OK, so I actually read the entire TACC section of the owners manual. Almost all the situations I encountered are covered, and the manual clearly warns that TACC may not correctly respond. There are so many warnings, that one may choose not to use it for fear of their life. These include slowing down for highway exits, even if you don't take them, slowing for curves, and a number of other situations. 

I do disagree with those of you that feel the FSD computer may not improve TACC under these conditions. According to the manual, TACC uses both the front facing cameras and radar, and other sensors, pretty much the same as AP. An increase in processing speed may benefit all the automatous/semi-automatous functions based upon these built-in cameras and sensors. Personally, I'd gotta believe it can't hurt, even though Musk at one time in the last year or so said the new hardware was not necessary for TACC. I would agree with that if you like the way it functions today. His statement was made well before the current AP configuration of the car became standard.

Today I used both TACC and AP without incident. Also just got 2019.20.4.2; third update in four days.


----------



## RickO2018 (Mar 13, 2018)

On a related note, there is a patch of road near me that the GPS reports 15MPH causing the car to disengage auto steer.

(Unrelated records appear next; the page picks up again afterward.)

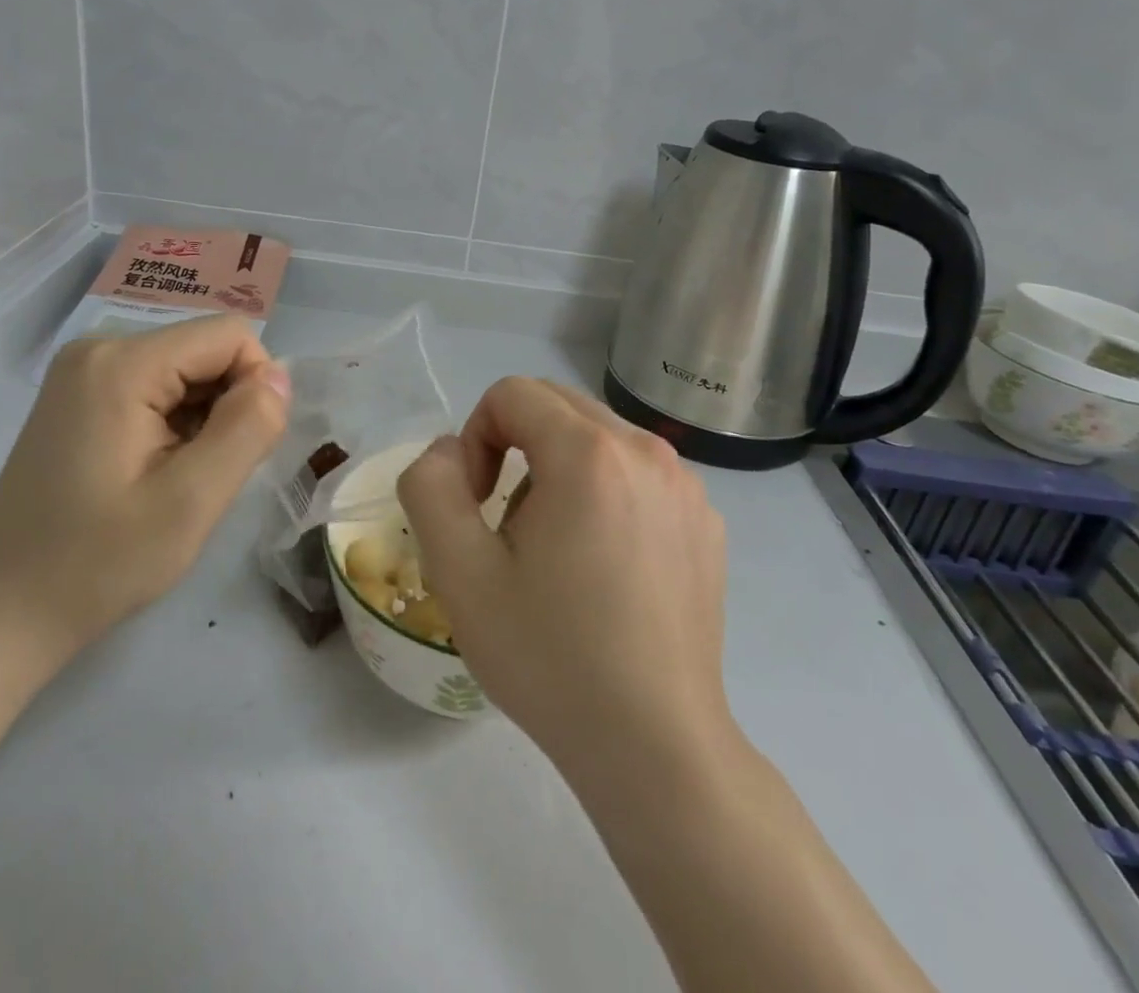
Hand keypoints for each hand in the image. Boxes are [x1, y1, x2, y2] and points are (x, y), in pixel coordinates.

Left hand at [0, 316, 290, 669]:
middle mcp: (99, 348)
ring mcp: (83, 371)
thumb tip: (279, 377)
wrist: (2, 614)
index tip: (239, 450)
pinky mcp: (79, 395)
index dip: (255, 386)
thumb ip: (248, 428)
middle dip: (226, 405)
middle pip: (205, 350)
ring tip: (175, 479)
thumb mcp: (191, 502)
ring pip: (186, 370)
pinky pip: (156, 386)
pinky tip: (153, 472)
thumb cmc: (98, 564)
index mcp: (122, 362)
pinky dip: (175, 422)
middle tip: (204, 475)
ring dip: (202, 419)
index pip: (230, 336)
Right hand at [397, 377, 729, 773]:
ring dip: (559, 468)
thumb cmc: (550, 657)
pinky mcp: (707, 520)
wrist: (655, 746)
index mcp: (589, 453)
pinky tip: (606, 566)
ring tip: (557, 549)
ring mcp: (686, 485)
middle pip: (557, 405)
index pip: (512, 393)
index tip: (478, 504)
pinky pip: (637, 473)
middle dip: (515, 444)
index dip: (476, 436)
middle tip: (507, 523)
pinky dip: (606, 492)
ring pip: (598, 437)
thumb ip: (431, 486)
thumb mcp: (459, 571)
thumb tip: (450, 451)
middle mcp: (647, 451)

The posted speed limit in this area is 25MPH, not 15MPH. I've come across disconnects with posted speeds and GPS information on other roads as well. Does anyone know of a process to alert Google of the error?


----------



## Long Ranger (Jun 1, 2018)

RickO2018 said:


> On a related note, there is a patch of road near me that the GPS reports 15MPH causing the car to disengage auto steer. The posted speed limit in this area is 25MPH, not 15MPH. I've come across disconnects with posted speeds and GPS information on other roads as well. Does anyone know of a process to alert Google of the error?


This post listed the steps: Speed_limit


----------



## MelindaV (Apr 2, 2016)

RickO2018 said:


> On a related note, there is a patch of road near me that the GPS reports 15MPH causing the car to disengage auto steer. The posted speed limit in this area is 25MPH, not 15MPH. I've come across disconnects with posted speeds and GPS information on other roads as well. Does anyone know of a process to alert Google of the error?


I followed the steps in the post @Long Ranger linked to for my section of 50MPH freeway that has been showing as 70MPH. It has been corrected on Google, but we've not yet gotten a map update, so there is a lag for sure on these getting back to the car's maps.
(current maps are 2019.6 - we are currently in week 25, so the current maps is at least 19 weeks out of date.)


----------



## RickO2018 (Mar 13, 2018)

Thanks Long Ranger and MeLindaV. I followed the steps as described this am and Google's auto response achnowledged. We'll see how long it takes for the map to update.


----------



## gary in NY (Dec 2, 2018)

RickO2018 said:


> Thanks Long Ranger and MeLindaV. I followed the steps as described this am and Google's auto response achnowledged. We'll see how long it takes for the map to update.


There are a few of those issues on my regular routes. I may give that a try. They aways screw up AP.


----------